BEGIN Source records

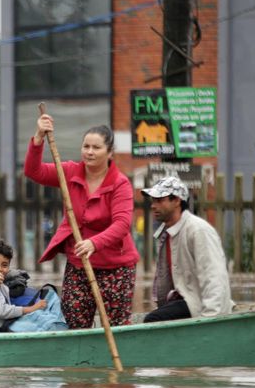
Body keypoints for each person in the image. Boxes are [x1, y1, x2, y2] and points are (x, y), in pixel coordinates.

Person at [25, 115, 140, 329]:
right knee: (74, 321)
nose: (89, 152)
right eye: (86, 146)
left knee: (116, 327)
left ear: (110, 153)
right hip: (79, 263)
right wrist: (38, 137)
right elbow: (34, 171)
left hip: (116, 267)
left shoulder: (120, 184)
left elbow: (122, 224)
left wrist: (94, 243)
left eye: (96, 147)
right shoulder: (69, 172)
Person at [141, 176, 233, 322]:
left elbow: (214, 276)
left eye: (159, 200)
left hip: (200, 305)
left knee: (152, 319)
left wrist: (212, 318)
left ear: (176, 201)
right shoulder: (165, 234)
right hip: (182, 301)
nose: (153, 205)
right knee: (155, 317)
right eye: (153, 201)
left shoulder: (198, 230)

END Source records

Your answer should be the lines from the one containing "left ear: (110, 153)" through the last line of the records, repeated exactly and with nothing added.

left ear: (110, 153)
right hip: (79, 263)
right wrist: (38, 137)
right elbow: (34, 171)
left hip: (116, 267)
left shoulder: (120, 184)
left elbow: (122, 224)
left wrist: (94, 243)
left eye: (96, 147)
right shoulder: (69, 172)
Person at [141, 176, 233, 322]:
left elbow: (214, 276)
left eye: (159, 200)
left hip: (200, 305)
left knee: (152, 319)
left wrist: (212, 318)
left ear: (176, 201)
right shoulder: (165, 234)
right hip: (182, 301)
nose: (153, 205)
right knee: (155, 317)
right eye: (153, 201)
left shoulder: (198, 230)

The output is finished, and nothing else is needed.